Contemplating who to vote for in the coming elections? Here's my take on why you should consider Greco Belgica.
The councilor, one of the lesser known among the candidates, engages popular economist and UP professor Winnie Mongsod about the flat tax. On her second question, she emphasizes that a flat tax is against the poor and will lower government revenue according to researches and avoids the fact that Belgica already addressed this in his answer by citing Russia's growth in their tax base as an example. Aside from that, although it is a less popular position, there are also tons of research supporting lower taxes as a means for economic growth.
I don't understand why it is instantly assumed that lowering taxes will mean lower revenue for government and therefore less budget for the so-called pro-poor policies and projects of the government. It is assumed that the rich will pay less (when Belgica already reported how our complex tax code already gives exemptions to cronies and wealthy people).
The fact is, with our already fast-growing economy, a flat-tax will make investors flock to our country. Aside from attracting foreign investors who will create thousands of jobs, local entrepreneurs will also be empowered. The productive sector of the economy will also get to keep their income and invest and spend as they wish which also stimulates the economy naturally. Costs will go down, prices will drop, jobs will be created, and wages will be higher.

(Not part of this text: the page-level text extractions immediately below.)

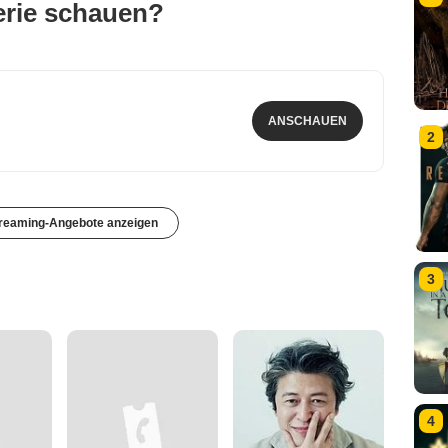
erie schauen?
ANSCHAUEN
2
treaming-Angebote anzeigen
3
4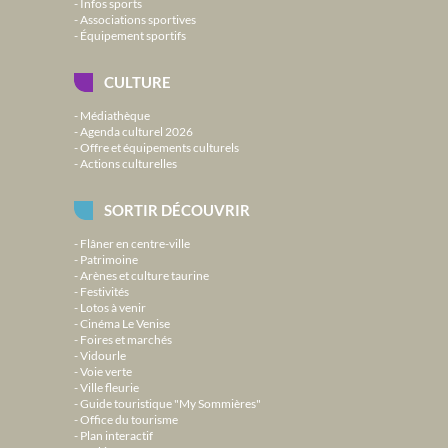
Infos sports
Associations sportives
Équipement sportifs
CULTURE
Médiathèque
Agenda culturel 2026
Offre et équipements culturels
Actions culturelles
SORTIR DÉCOUVRIR
Flâner en centre-ville
Patrimoine
Arènes et culture taurine
Festivités
Lotos à venir
Cinéma Le Venise
Foires et marchés
Vidourle
Voie verte
Ville fleurie
Guide touristique "My Sommières"
Office du tourisme
Plan interactif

In the Index of Economic Freedom, the top countries including Hong Kong and Singapore have a significantly lower tax rate (and don't have many of the unnecessary taxes we have) and they have a very prosperous and peaceful society with significantly less poverty and unemployed. I've actually written about Singapore several times (see Eduardo Saverin Moves to Singapore and The Singapore Argument).
In a policy review by CATO institute's Dan Mitchell called The Global Flat Tax Revolution he says: 
Beginning with Estonia in 1994, a growing number of nations have joined the flat tax club. There are now 17 jurisdictions that have some form of flat tax, and two more nations are about to join the club. As seen in Table 1, most of the new flat tax nations are former Soviet republics or former Soviet bloc nations, perhaps because people who suffered under communism are less susceptible to class-warfare rhetoric about "taxing the rich."

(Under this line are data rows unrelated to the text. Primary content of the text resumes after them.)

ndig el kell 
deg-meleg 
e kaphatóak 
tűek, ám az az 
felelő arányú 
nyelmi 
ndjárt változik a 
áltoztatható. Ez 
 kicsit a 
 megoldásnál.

Ron Paul proposed a similar policy during his speech in CPAC:
Almost immediately, everyone will jump in on this bandwagon that lowering taxes will hurt the poor. Without thinking of the economic benefits as a whole, they assume education and healthcare will be hurt. When in fact, market-driven prosperity leads to easier access to education and healthcare. Instead of giving away welfare, we must remember the saying that giving a man fish will feed him for a day. We must give people opportunities to learn how to fish for themselves. A shirt my friend wore before said trade not aid

Money must be taken away from bureaucrats and be given back to the people. This is a fiscal conservative position. This is sound economic policy. And not to mention that most of our taxes are wasted on corruption and bureaucracy.

It is easy for candidates to speak of increasing budgets for education or healthcare or subsidizing farms or housing or whatnot as of course this will be very attractive for voters. The reason that brave people like Belgica don't become so popular in the polls is because this economic policy he is advocating is not popular among voters. It is forward-thinking. It is like a bitter pill that we need to swallow. Yes, it will be difficult at first but it will be better for the long run.

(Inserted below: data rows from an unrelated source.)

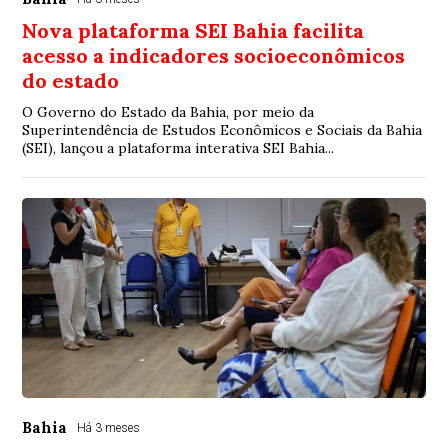
Nova plataforma SEI Bahia facilita
acesso a indicadores socioeconômicos
do estado
O Governo do Estado da Bahia, por meio da
Superintendência de Estudos Econômicos e Sociais da Bahia
(SEI), lançou a plataforma interativa SEI Bahia...
Bahia
Há 3 meses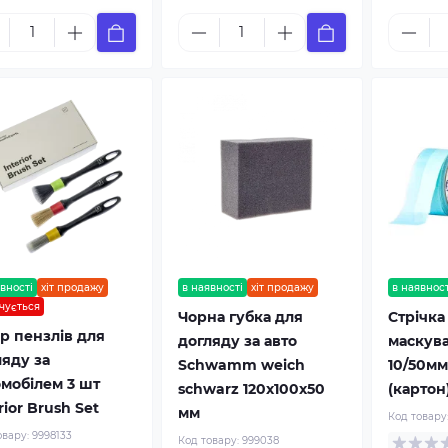
вності
хіт продажу
в наявності
хіт продажу
в наявност
нчується
Чорна губка для
Стрічка
ір пензлів для
догляду за авто
маскув
ляду за
Schwamm weich
10/50мм
омобілем 3 шт
schwarz 120x100x50
(картон
rior Brush Set
мм
Код товару
овару:
9998133
Код товару:
999038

Having a flat tax is actually far from the horrors of austerity or a bankrupt government portrayed by the populist view. In fact, those who are big on subsidies and government spending are the governments who usually go down (see Deficit Spending of Governments and Me).
It is easy for people to say that Greco Belgica won't win. I think being "unelectable" is a trigger word that should make you consider voting for someone. This concept of magaling nga pero di naman mananalo, sayang lang ang boto (he/she is good but won't win, it's a waste of your vote) propagates the trapo system.
Don't get me wrong, there's so many things I hate about Belgica's platform. In fact, I think his concept of small government is misconstrued as he seemingly wants to wage war on civil liberties. And speaking of war, I think his positions on readily going to war is ridiculous. I probably don't agree with him with anything else except for this flat tax. But this will add a new voice in Senate that will change the tone of discussion. He can add a new flavor to the bland and bitter mix of traditional politicians who will surely win.
And since I know it is impossible for me to urge you in joining me to not vote, I realized I might as well encourage the step in the right direction. Number 4: Belgica. Do it.